Page excerpt:
'''

The US Navy acquired Wanderer from Taylor on 10 June 1917 for service in World War I. Designated SP-132, she was commissioned as USS Wanderer New York on 14 July 1917.

On 28 July 1917, Wanderer departed New York for a brief shakedown before she joined the rest of her division at St. John's, Newfoundland, where she arrived on 9 August 1917. Wanderer and six other yachts cleared St. John's on 12 August 1917 bound for Ponta Delgada in the Azores, where they made a four-day stop between 19 August 1917 and 24 August 1917. Late in the evening of 29 August 1917, the yachts anchored off the breakwater at their destination, Brest, France. The next morning, she and her division mates entered the port itself and tied up to mooring buoys.

Wanderer was assigned to antisubmarine patrol and coastal convoy escort duties along the north Bay of Biscay coast. Her duty there was enlivened by the weather, which was known for its severity. Wanderer — designed as a pleasure craft, not as sturdy as a warship — had less to fear from German U-boats than from naval mines, weather, and the rocky, foggy shore. She operated initially on the Brest-to-Quiberon Bay leg of the coastal convoy route.
To add to the danger, the Americans initially adopted the French-British system of running their coastal and channel convoys at night.

The darkness, however, did not hide Wanderers convoy on the night of 28–29 November 1917, when a submarine successfully sank one of the ships in the convoy and made good her escape. The darkness that was supposed to conceal the convoy actually covered the U-boat's retirement and foiled attempts to hunt the submerged enemy.

Nevertheless, the French and British insisted on night rather than daylight convoys. It was not until the evening of 7 January 1918, when another Wanderer-escorted convoy lost four ships to a U-boat, that the French and British acquiesced to US demands for daylight convoys supported by patrolling aircraft.

The theory behind sending convoys through dangerous waters during daylight was that it as better to find and attack the enemy than try to conceal shipping from him. The very next week, Wanderers first daylight convoy — also one of the first so conducted — helped to prove the validity of the concept of daylight convoys escorted by ships and aircraft, making the voyage unmolested. On 12 January 1918, while escorting that convoy from Brest to Quiberon Bay in daylight, Wanderer rescued 10 survivors from the French ship Chateau Faite, which had attempted a night transit. "Penmarch Pete", as the Allies nicknamed the U-boat usually stationed off Point Penmarc'h — had exacted his toll.

'''

Work to complete:
1 – According to the Wanderer history, on what date did the yachts anchor off the breakwater at Brest?
2 – In the Wanderer history, what did Wanderer have more to fear from than German U-boats? Give each item.
3 – Write the next passage of the Wanderer history, beginning after its final sentence.
The listing that comes next is separate from the Wanderer history.

Data for review:
'''

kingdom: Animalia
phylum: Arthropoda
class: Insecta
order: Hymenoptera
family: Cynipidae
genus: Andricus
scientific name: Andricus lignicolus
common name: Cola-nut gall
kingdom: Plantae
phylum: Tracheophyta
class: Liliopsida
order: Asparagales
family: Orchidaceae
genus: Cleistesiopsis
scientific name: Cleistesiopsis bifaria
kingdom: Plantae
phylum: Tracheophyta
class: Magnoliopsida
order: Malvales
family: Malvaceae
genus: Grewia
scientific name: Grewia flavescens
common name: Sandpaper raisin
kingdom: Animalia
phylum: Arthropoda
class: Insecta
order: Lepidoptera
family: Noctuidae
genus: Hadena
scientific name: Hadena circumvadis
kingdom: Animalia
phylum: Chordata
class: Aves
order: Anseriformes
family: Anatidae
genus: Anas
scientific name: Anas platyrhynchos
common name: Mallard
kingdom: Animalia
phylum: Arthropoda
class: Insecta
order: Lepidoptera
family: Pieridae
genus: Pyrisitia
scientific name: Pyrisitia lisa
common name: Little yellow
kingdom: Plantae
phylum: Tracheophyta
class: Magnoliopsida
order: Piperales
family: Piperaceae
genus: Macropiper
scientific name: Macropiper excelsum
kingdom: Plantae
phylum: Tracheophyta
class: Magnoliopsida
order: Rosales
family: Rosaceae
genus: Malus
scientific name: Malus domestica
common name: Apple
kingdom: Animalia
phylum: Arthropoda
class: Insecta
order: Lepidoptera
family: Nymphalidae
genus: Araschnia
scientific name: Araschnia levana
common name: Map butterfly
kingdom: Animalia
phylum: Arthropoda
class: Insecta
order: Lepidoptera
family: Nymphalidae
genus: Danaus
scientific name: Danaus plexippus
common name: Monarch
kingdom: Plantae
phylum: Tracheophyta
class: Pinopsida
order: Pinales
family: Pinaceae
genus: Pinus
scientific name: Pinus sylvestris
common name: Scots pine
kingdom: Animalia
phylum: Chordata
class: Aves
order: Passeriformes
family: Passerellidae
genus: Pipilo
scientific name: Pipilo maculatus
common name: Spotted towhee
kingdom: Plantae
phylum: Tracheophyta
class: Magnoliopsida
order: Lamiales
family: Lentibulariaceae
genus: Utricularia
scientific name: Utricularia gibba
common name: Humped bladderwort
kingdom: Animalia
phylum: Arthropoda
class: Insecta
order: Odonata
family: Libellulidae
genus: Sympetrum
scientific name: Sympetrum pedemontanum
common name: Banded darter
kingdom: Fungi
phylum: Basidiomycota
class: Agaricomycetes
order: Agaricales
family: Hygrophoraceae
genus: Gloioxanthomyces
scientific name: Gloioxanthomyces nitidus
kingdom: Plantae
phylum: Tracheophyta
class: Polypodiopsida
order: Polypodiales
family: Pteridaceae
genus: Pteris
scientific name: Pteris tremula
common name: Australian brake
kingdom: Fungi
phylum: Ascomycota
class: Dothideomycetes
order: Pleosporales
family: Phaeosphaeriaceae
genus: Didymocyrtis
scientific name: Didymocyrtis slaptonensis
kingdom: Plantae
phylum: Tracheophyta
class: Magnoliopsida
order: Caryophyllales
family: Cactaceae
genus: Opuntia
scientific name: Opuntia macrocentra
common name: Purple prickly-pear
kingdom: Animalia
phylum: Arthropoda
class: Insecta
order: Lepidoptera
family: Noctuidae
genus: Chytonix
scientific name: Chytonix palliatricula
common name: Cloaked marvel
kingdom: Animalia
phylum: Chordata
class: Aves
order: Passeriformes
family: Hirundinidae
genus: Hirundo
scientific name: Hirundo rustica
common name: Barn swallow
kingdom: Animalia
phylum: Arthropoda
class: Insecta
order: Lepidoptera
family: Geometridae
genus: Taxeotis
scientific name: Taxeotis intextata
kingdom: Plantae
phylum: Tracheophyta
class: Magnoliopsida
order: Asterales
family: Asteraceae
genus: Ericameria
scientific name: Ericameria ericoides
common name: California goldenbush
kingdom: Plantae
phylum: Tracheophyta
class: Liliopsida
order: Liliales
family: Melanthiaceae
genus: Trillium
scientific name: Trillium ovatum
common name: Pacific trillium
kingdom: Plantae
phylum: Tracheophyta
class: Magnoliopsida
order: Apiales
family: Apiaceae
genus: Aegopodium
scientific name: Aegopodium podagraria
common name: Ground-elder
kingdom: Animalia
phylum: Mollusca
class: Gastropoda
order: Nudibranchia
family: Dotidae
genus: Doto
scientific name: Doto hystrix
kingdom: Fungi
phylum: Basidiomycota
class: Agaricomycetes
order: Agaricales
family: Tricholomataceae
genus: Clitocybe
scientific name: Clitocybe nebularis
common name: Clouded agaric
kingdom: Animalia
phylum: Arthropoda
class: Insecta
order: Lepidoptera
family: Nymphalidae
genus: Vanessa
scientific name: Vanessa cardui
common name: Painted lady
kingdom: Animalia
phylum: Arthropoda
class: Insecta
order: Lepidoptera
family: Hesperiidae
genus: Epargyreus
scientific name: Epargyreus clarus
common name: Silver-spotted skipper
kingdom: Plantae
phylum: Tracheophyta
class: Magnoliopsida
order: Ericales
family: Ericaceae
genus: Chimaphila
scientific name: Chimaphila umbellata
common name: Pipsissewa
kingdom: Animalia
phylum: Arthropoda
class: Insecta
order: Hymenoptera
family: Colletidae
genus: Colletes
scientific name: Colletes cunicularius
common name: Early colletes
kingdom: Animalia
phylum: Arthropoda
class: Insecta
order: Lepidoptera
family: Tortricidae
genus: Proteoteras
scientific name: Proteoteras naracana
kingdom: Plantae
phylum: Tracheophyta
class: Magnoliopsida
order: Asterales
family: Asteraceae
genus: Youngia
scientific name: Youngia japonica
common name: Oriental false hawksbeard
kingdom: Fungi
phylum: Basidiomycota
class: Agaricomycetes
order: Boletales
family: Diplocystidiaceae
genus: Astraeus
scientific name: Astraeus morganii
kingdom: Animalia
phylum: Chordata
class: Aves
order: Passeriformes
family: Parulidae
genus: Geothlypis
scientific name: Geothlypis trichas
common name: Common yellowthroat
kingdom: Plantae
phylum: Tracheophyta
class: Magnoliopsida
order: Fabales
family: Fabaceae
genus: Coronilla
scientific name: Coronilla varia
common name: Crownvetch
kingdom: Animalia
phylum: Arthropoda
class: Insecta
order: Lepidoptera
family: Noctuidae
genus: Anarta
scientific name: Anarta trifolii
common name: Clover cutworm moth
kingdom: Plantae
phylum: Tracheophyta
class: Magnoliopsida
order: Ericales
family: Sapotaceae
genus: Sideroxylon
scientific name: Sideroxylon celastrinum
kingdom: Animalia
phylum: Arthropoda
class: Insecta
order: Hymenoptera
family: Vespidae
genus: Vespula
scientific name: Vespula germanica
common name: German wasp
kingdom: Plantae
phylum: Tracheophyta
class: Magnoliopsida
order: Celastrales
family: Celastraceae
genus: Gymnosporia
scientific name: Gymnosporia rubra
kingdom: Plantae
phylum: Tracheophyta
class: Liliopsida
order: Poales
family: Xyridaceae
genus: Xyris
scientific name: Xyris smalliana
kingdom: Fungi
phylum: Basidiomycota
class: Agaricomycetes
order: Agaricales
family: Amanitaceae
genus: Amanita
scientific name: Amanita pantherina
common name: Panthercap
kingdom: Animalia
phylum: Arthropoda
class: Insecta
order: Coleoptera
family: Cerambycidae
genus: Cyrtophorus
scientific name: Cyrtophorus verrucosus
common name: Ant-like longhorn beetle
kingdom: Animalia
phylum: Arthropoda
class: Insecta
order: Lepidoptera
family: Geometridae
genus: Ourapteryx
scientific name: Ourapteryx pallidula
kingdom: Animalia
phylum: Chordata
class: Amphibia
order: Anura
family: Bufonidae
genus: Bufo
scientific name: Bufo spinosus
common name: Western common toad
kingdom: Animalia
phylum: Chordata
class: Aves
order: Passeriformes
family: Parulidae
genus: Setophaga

'''

Answers provided:
1 – They anchored there late in the evening of 29 August 1917.

2 – Naval mines, weather, and the rocky, foggy shore.

3 –
On 8 February 1918, Wanderers portion of the coastal convoy route was extended. From then on, instead of simply making the single-day passage from Brest to Quiberon Bay, she laid over for the night at Quiberon Bay and continued south with the convoy to the mouth of the Gironde River and thence into Bordeaux. On the night of 22–23 April 1918, during the layover at Quiberon Bay on the return trip from Bordeaux to Brest, she witnessed the explosion of the ammunition-laden Florence H. . Though in reasonably close proximity to the ill-fated ship, Wanderer was prevented from approaching the floating conflagration by the large quantity of high explosives she carried to use against U-boats. Instead, she was forced to leave the rescue operations to the destroyers and smaller craft in the bay.

Wanderer continued her escort and patrol service on the French coast through the end of the war. It appears that she had no further noteworthy encounters with the enemy before the Armistice of 11 November 1918.

Wanderer left Brest on 5 December 1918, sailed via the Azores and Bermuda, and reached New London, Connecticut, on 30 December 1918. In April 1919, she moved to New York City and was decommissioned. Her name was struck from the Navy List on 24 April 1919, and she was sold on 22 July 1920 to Mr. J. S. Webster of Baltimore, Maryland.

Wanderer was one of two US Navy warships named USS Wanderer in service simultaneously during World War I, the other being USS Wanderer (SP-2440).